Since just about every single person here raised their hand when Mark Spencer asked who had heard of Asterisk, he opted to tell us a humorous story of how his company Digium came to use VoIP for it’s incoming toll-free service, rather than describing the open source PBX platform. (Mark is the original programmer and creator of Asterisk in case you’ve been living in a cave somewhere).
A funny IVR test prompt was created for internal use at Digium, where the recorded voice started out speaking the kind of message we’ve all heard before, “Please hold, your call will be answered soon..” but then veered off into telling the caller there was so many calls ahead of their call that they probably wouldn’t be answered today and advised them to go out and live life a bit.

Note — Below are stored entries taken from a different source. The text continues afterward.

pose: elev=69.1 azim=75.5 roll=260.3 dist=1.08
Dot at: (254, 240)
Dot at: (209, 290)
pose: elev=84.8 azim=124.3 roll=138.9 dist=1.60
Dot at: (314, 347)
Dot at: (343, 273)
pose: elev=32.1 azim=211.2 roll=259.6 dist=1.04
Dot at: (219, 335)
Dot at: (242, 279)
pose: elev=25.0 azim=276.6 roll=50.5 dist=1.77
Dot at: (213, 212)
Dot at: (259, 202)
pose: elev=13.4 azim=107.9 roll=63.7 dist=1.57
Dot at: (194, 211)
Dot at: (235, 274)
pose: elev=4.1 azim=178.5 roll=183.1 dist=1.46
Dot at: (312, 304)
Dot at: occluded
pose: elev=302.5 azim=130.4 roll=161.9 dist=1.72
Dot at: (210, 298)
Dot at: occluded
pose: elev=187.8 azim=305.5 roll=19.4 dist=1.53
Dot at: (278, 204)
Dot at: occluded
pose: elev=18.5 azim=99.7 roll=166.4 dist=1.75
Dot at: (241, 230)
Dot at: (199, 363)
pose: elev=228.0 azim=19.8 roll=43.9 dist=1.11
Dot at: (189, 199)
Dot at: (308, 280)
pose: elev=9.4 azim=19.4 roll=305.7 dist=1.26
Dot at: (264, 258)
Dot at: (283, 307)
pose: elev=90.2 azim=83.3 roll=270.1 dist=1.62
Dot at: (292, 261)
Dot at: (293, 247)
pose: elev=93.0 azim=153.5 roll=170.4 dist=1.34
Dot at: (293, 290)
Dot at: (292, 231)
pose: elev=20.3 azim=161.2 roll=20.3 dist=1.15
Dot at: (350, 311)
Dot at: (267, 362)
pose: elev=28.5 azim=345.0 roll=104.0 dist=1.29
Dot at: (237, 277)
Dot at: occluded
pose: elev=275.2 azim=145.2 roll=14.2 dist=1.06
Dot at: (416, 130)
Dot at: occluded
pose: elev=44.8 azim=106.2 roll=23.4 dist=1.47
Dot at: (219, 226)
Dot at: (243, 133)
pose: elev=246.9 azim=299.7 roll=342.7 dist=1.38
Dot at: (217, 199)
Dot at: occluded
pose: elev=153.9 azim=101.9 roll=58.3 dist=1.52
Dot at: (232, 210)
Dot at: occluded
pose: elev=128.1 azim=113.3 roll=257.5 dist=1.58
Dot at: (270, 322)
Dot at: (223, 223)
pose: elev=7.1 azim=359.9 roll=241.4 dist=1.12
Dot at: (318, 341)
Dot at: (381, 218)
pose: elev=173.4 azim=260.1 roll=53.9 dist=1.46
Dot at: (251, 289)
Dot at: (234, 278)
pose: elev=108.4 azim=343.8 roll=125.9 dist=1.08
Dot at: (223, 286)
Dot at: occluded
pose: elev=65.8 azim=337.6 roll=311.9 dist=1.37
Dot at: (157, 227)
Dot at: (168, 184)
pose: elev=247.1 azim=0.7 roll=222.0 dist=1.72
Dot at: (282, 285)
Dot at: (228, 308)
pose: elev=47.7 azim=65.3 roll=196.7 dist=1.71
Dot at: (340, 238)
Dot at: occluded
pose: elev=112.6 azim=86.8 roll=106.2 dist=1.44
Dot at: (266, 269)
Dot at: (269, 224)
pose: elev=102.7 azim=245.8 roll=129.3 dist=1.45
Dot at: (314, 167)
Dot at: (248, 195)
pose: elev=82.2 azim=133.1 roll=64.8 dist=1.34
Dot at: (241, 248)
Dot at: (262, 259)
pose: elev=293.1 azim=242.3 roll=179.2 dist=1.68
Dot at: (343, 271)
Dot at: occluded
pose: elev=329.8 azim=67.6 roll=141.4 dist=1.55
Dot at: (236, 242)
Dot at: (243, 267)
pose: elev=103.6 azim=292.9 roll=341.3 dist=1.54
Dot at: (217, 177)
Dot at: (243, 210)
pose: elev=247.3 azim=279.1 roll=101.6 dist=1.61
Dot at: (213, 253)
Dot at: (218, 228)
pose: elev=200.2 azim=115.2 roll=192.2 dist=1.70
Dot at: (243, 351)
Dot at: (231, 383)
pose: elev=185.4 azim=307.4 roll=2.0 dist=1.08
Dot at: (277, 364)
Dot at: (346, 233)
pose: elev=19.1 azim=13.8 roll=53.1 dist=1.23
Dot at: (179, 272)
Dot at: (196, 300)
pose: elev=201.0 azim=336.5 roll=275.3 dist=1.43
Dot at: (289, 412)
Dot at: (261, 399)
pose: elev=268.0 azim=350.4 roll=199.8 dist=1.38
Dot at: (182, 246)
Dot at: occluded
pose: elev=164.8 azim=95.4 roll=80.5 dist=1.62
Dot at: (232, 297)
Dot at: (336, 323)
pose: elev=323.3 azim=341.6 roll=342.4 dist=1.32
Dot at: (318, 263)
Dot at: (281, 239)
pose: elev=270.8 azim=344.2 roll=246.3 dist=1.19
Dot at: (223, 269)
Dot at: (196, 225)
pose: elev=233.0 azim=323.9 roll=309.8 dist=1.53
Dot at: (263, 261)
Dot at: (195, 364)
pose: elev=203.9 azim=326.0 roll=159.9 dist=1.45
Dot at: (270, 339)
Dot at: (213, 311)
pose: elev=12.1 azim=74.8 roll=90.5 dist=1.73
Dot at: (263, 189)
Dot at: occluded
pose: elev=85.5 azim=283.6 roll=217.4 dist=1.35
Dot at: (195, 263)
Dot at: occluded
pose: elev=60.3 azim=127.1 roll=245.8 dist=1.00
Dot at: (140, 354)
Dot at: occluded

The test message was accessible from the outside world at an extension hanging off of their incoming 800 number, and suddenly it was discovered and the number and extension were passed around the Intenet in that kind of viral, forwarding way that can very quickly build up a huge amount of attention.
The sudden spike in voice traffic was overwhelming their incoming service and something needed to happen to alleviate the situation. Since the phone number being passed around was Digium’s main incoming toll-free number, they couldn’t just turn it off, but they worked with their provider to switch the incoming 800 number service to VoIP, and by routing the calls over the bigger IP pipe, the problem was fixed.
The moral of the story was they were so happy with the performance of the incoming service using VoIP that they’ve kept it in place.